Polycyclic aromatic hydrocarbons (PAHs) are ubiquitous contaminants produced from human activity, such as combustion of biofuels, often found in aquatic ecosystems. Embryonic fish have been shown to be significantly sensitive to PAH exposure. Further, PAH toxicity can be modulated by environmental factors such as hypoxia and temperature. This study investigated how sunlight exposure modifies the toxicity of carbazole, a hetereocyclic PAH. Zebrafish embryos were exposed at 6 hours post fertilization (hpf) until 96 hpf using photoactivated and parent carbazole. Photoactivation was induced using a sunlight simulator. Survival rates, deformities, CYP1A activity, and oxidative stress were examined. Additionally, chemical analysis of photoactivated carbazole is under development to identify photoproducts. Exposure to parent carbazole did not cause mortality, but did cause minor embryonic developmental effects. Contrarily, photoactivated carbazole caused significantly higher rates of mortality and deformities at 72 hpf at concentrations of 1000 µg/L and higher.
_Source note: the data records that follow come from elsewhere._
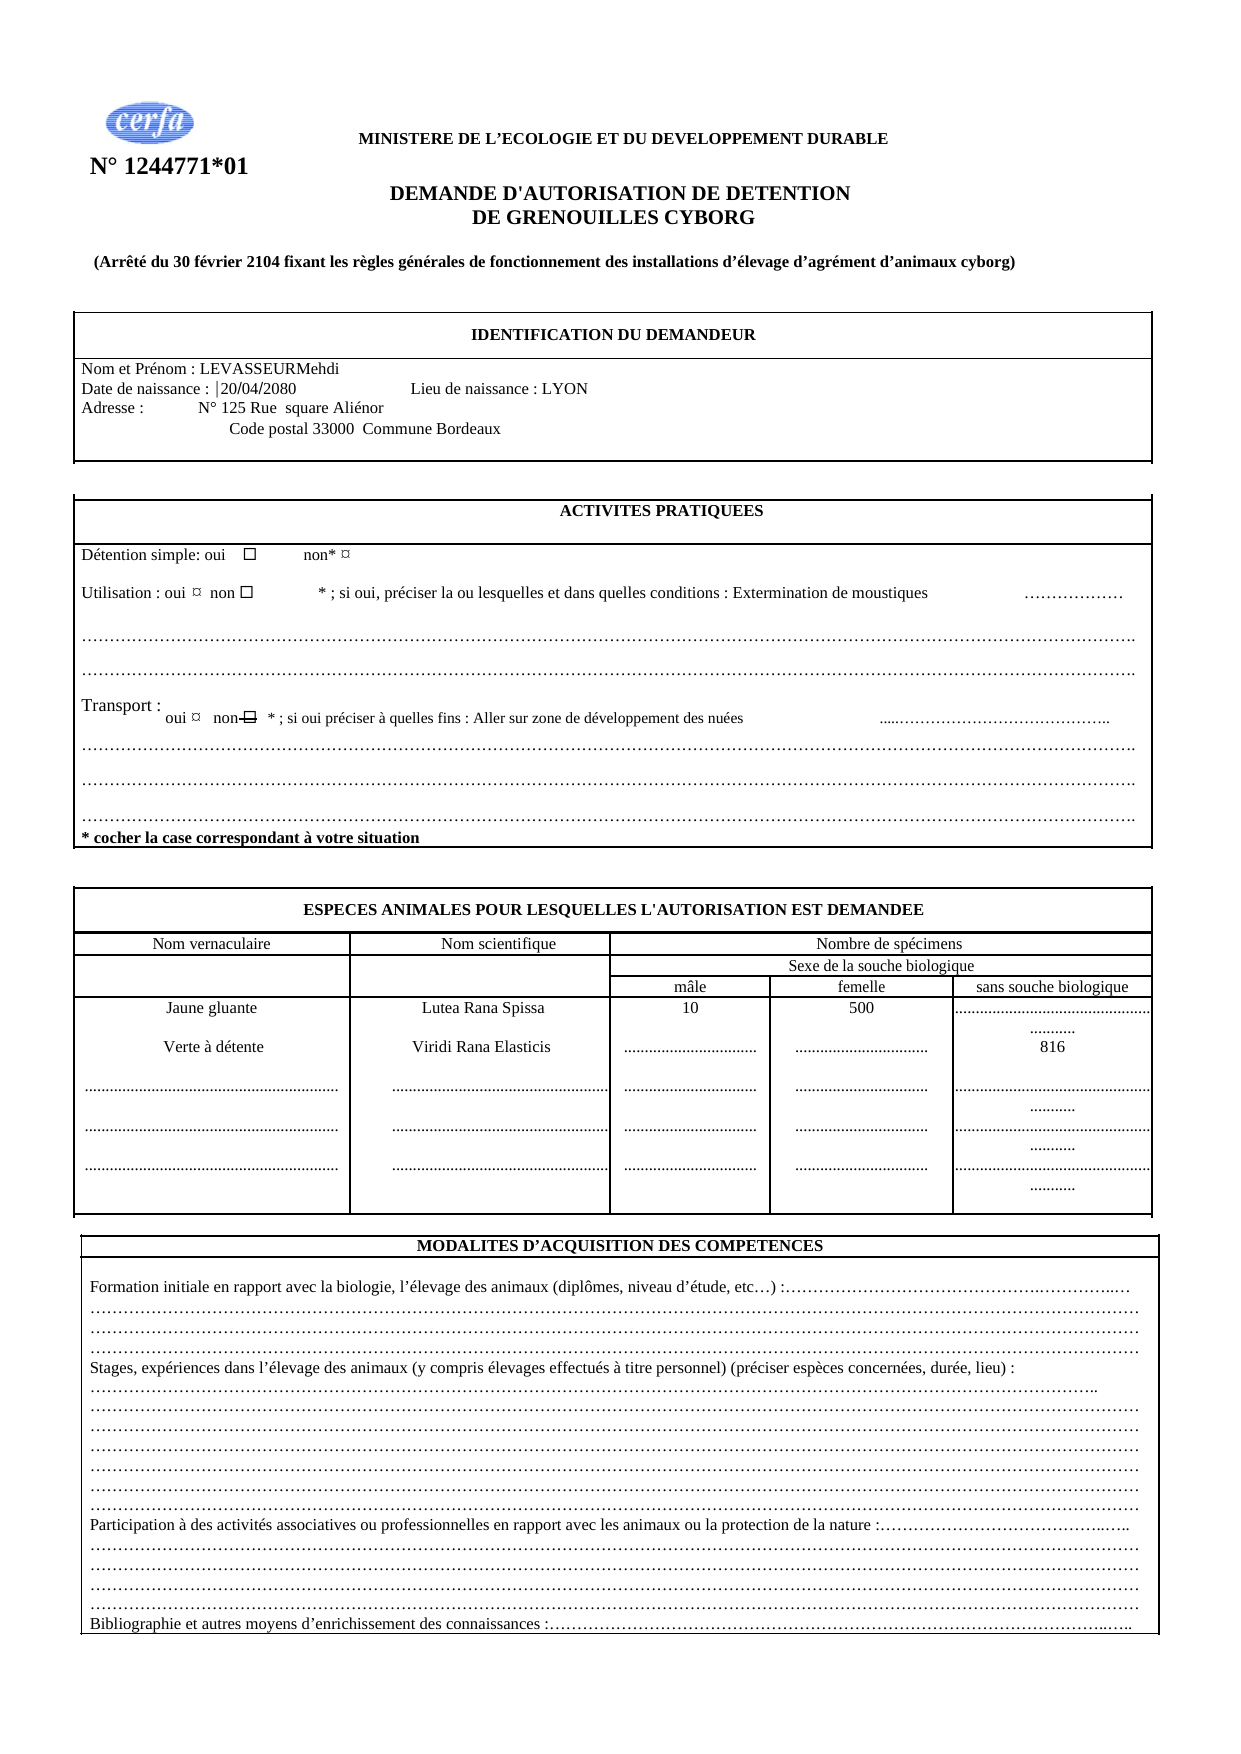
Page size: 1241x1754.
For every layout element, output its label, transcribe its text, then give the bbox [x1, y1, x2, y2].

table_cell [297, 441, 1151, 459]
table_cell mâle [611, 977, 769, 996]
table_cell ................................ [771, 1155, 952, 1194]
text ………………………………………………………………………………………………………………………………………………………………………. [81, 625, 1151, 644]
text MODALITES D’ACQUISITION DES COMPETENCES [82, 1237, 1158, 1255]
text IDENTIFICATION DU DEMANDEUR [471, 324, 1151, 344]
table_cell [75, 956, 349, 975]
table_cell [192, 501, 297, 531]
text ……………………………………………………………………………………………………………………………………………………………………… [89, 1574, 1153, 1593]
table_cell ................................ [611, 1116, 769, 1155]
table_cell .......................................................... [954, 998, 1151, 1037]
text Stages, expériences dans l’élevage des animaux (y compris élevages effectués à titre personnel) (préciser espèces concernées, durée, lieu) :……………………………………………………………………………………………………………………………………………………………….. [89, 1358, 1153, 1396]
table_cell [192, 441, 297, 459]
table_cell non* x [297, 545, 1151, 583]
table_cell [954, 1195, 1151, 1213]
table_cell Verte à détente [75, 1037, 349, 1076]
table_cell 500 [771, 998, 952, 1037]
table_cell .......................................................... [954, 1076, 1151, 1116]
table_cell Viridi Rana Elasticis [351, 1037, 609, 1076]
table_cell ................................ [611, 1076, 769, 1116]
table_cell Sexe de la souche biologique [611, 956, 1151, 975]
table_cell Jaune gluante [75, 998, 349, 1037]
text MINISTERE DE L’ECOLOGIE ET DU DEVELOPPEMENT DURABLE [358, 129, 1153, 148]
text ……………………………………………………………………………………………………………………………………………………………………… [89, 1298, 1153, 1317]
table_cell 816 [954, 1037, 1151, 1076]
table_cell [73, 462, 192, 498]
text ……………………………………………………………………………………………………………………………………………………………………… [89, 1338, 1153, 1357]
text Participation à des activités associatives ou professionnelles en rapport avec les animaux ou la protection de la nature :…………………………………..….. [89, 1515, 1153, 1534]
text ……………………………………………………………………………………………………………………………………………………………………… [89, 1495, 1153, 1514]
table_cell .................................................... [351, 1116, 609, 1155]
table_cell [297, 531, 1151, 543]
table_cell [771, 1195, 952, 1213]
table_cell [75, 975, 349, 996]
table_cell sans souche biologique [954, 977, 1151, 996]
text ……………………………………………………………………………………………………………………………………………………………………… [89, 1416, 1153, 1435]
text ……………………………………………………………………………………………………………………………………………………………………… [89, 1396, 1153, 1415]
table_header Nom vernaculaire [75, 934, 349, 954]
text Bibliographie et autres moyens d’enrichissement des connaissances :………………………………………………………………………………………..….. [89, 1614, 1153, 1633]
text ………………………………………………………………………………………………………………………………………………………………………. [81, 735, 1151, 754]
table_cell .................................................... [351, 1076, 609, 1116]
picture [105, 101, 194, 145]
table_header Adresse : [75, 398, 192, 419]
table_cell ............................................................. [75, 1155, 349, 1194]
table_cell .......................................................... [954, 1155, 1151, 1194]
table_header Nombre de spécimens [770, 934, 1151, 954]
text ………………………………………………………………………………………………………………………………………………………………………. [81, 806, 1151, 825]
text ……………………………………………………………………………………………………………………………………………………………………… [89, 1535, 1153, 1554]
table_cell [351, 975, 609, 996]
table_header [611, 934, 770, 954]
text ESPECES ANIMALES POUR LESQUELLES L'AUTORISATION EST DEMANDEE [75, 900, 1151, 919]
table_cell [351, 1195, 609, 1213]
table_cell [192, 462, 297, 498]
table_cell ................................ [611, 1155, 769, 1194]
text ……………………………………………………………………………………………………………………………………………………………………… [89, 1475, 1153, 1494]
table_cell Utilisation : oui [75, 583, 192, 615]
text ……………………………………………………………………………………………………………………………………………………………………… [89, 1318, 1153, 1337]
table_cell ............................................................. [75, 1116, 349, 1155]
table_cell femelle [771, 977, 952, 996]
table_header N° 125 Rue square Aliénor [192, 398, 1151, 419]
text ……………………………………………………………………………………………………………………………………………………………………… [89, 1436, 1153, 1455]
text (Arrêté du 30 février 2104 fixant les règles générales de fonctionnement des installations d’élevage d’agrément d’animaux cyborg) [94, 251, 1153, 271]
table_cell [611, 1195, 769, 1213]
text N° 1244771*01 [89, 151, 1153, 180]
table_cell ................................ [771, 1037, 952, 1076]
table_cell ACTIVITES PRATIQUEES [297, 501, 1151, 531]
text ………………………………………………………………………………………………………………………………………………………………………. [81, 660, 1151, 679]
text ……………………………………………………………………………………………………………………………………………………………………… [89, 1554, 1153, 1574]
table_cell ................................ [611, 1037, 769, 1076]
text Formation initiale en rapport avec la biologie, l’élevage des animaux (diplômes, niveau d’étude, etc…) :……………………………………….…………..… [89, 1277, 1153, 1296]
text Date de naissance : |20/04/2080 Lieu de naissance : LYON [81, 379, 1151, 398]
table_cell [297, 462, 1152, 498]
table_cell Lutea Rana Spissa [351, 998, 609, 1037]
table_cell ................................ [771, 1076, 952, 1116]
table_cell [75, 441, 192, 459]
table_cell [351, 956, 609, 975]
table_cell * ; si oui, préciser la ou lesquelles et dans quelles conditions : Extermination de moustiques ……………… [297, 583, 1151, 615]
table_cell [75, 1195, 349, 1213]
text ………………………………………………………………………………………………………………………………………………………………………. [81, 769, 1151, 788]
text * cocher la case correspondant à votre situation [81, 827, 1151, 846]
table_header Nom scientifique [351, 934, 609, 954]
table_cell 10 [611, 998, 769, 1037]
table_cell .......................................................... [954, 1116, 1151, 1155]
text ……………………………………………………………………………………………………………………………………………………………………… [89, 1456, 1153, 1475]
table_cell [75, 501, 192, 531]
text ……………………………………………………………………………………………………………………………………………………………………… [89, 1594, 1153, 1613]
text DE GRENOUILLES CYBORG [394, 205, 1153, 229]
table_cell x non  [192, 583, 297, 615]
text Nom et Prénom : LEVASSEURMehdi [81, 359, 1151, 378]
text DEMANDE D'AUTORISATION DE DETENTION [389, 181, 1153, 205]
table_cell Code postal 33000 Commune Bordeaux [192, 419, 1151, 441]
table_cell [75, 419, 192, 441]
table_cell Détention simple: oui  [75, 545, 297, 583]
table_cell [75, 531, 297, 543]
table_cell ................................ [771, 1116, 952, 1155]
table_cell ............................................................. [75, 1076, 349, 1116]
text Transport : oui x non  * ; si oui préciser à quelles fins : Aller sur zone de développement des nuées .....………………………………….. [81, 694, 1151, 730]
table_cell .................................................... [351, 1155, 609, 1194]
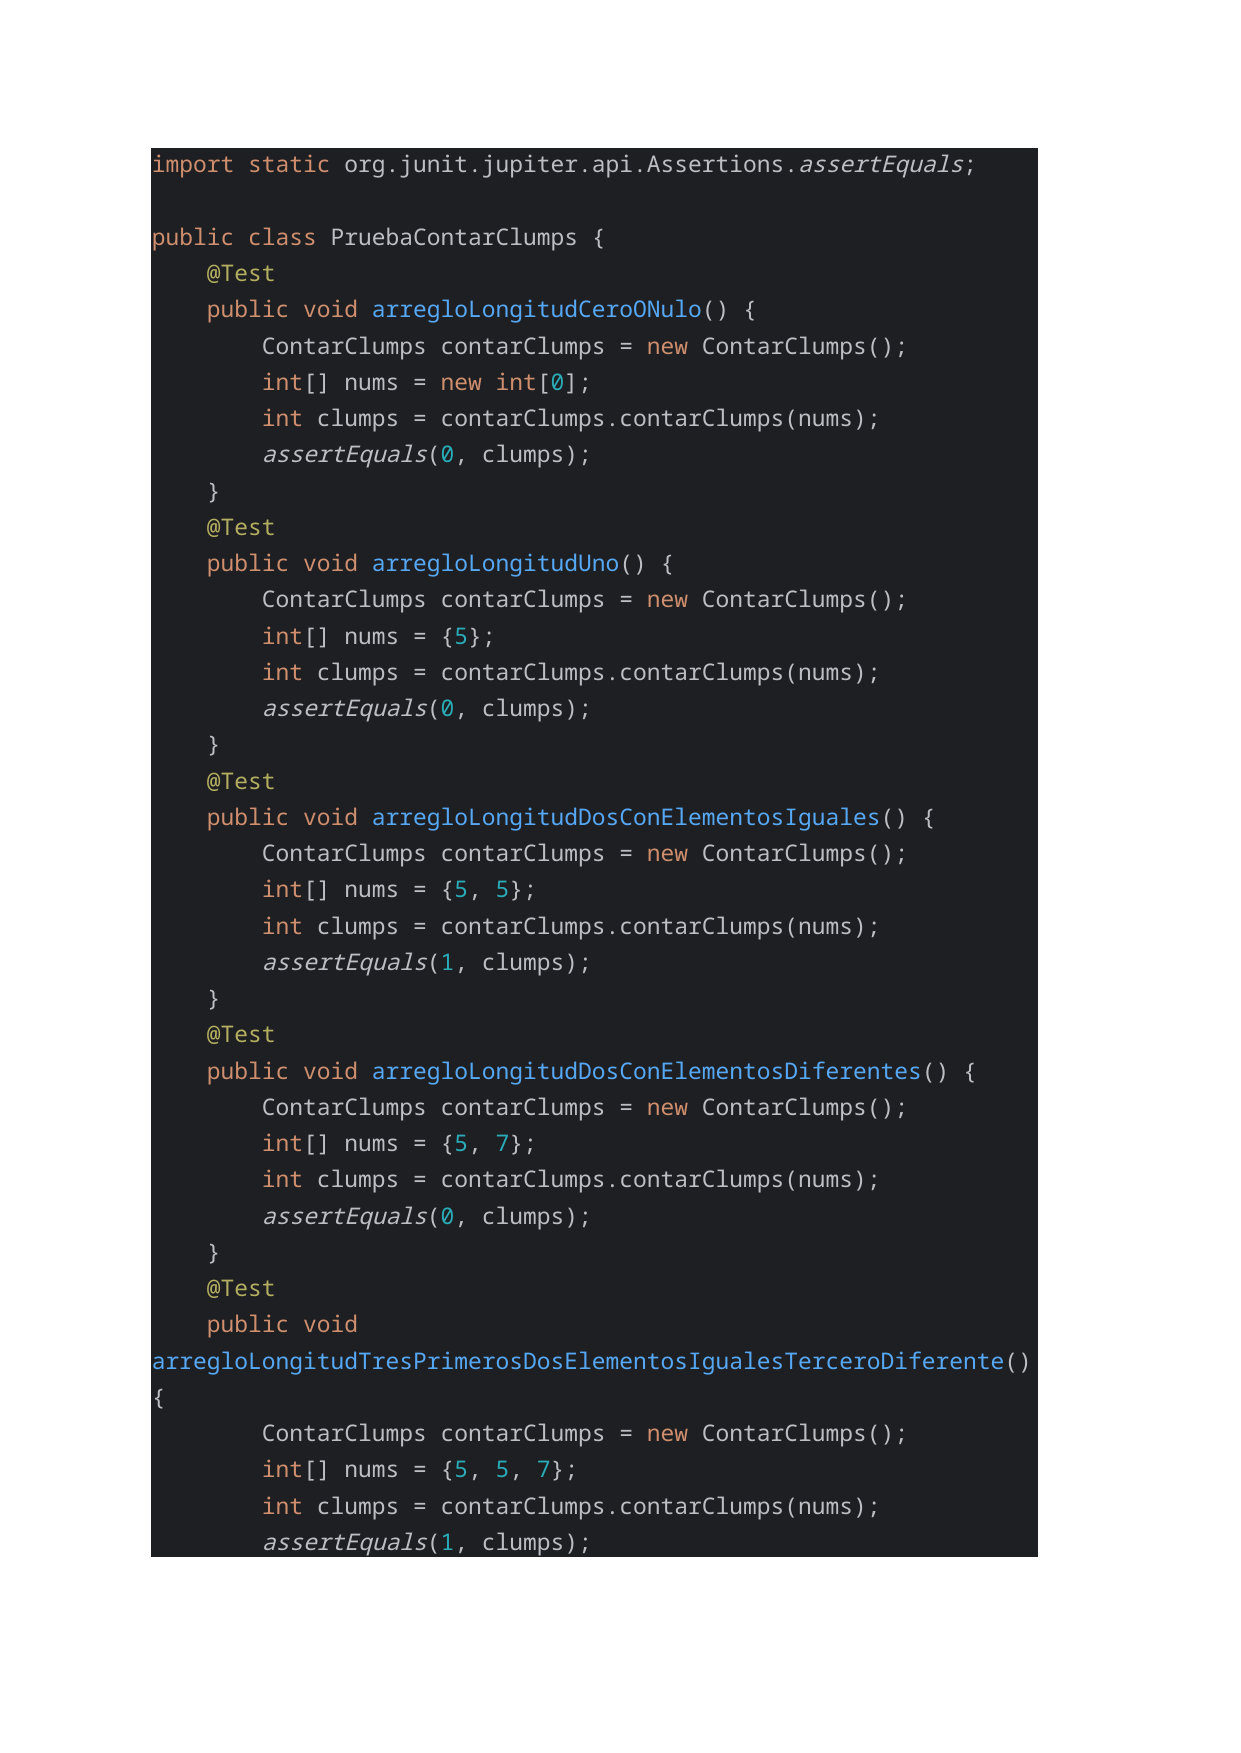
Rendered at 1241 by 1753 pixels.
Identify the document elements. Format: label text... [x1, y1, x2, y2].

text import static org.junit.jupiter.api.Assertions.assertEquals; public class PruebaContarClumps { @Test public void arregloLongitudCeroONulo() { ContarClumps contarClumps = new ContarClumps(); int[] nums = new int[0]; int clumps = contarClumps.contarClumps(nums); assertEquals(0, clumps); } @Test public void arregloLongitudUno() { ContarClumps contarClumps = new ContarClumps(); int[] nums = {5}; int clumps = contarClumps.contarClumps(nums); assertEquals(0, clumps); } @Test public void arregloLongitudDosConElementosIguales() { ContarClumps contarClumps = new ContarClumps(); int[] nums = {5, 5}; int clumps = contarClumps.contarClumps(nums); assertEquals(1, clumps); } @Test public void arregloLongitudDosConElementosDiferentes() { ContarClumps contarClumps = new ContarClumps(); int[] nums = {5, 7}; int clumps = contarClumps.contarClumps(nums); assertEquals(0, clumps); } @Test public void arregloLongitudTresPrimerosDosElementosIgualesTerceroDiferente() { ContarClumps contarClumps = new ContarClumps(); int[] nums = {5, 5, 7}; int clumps = contarClumps.contarClumps(nums); assertEquals(1, clumps); [151, 148, 1038, 1557]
Photoactivated carbazole induced higher CYP1A activity, indicating that photoproducts acted as aryl hydrocarbon receptor (AHR) agonists despite carbazole being a known AHR inhibitor. Such induction may be related to the increased toxicity, which remains to be tested. These results show that sunlight can play a role in modifying the toxicity of certain organic contaminants.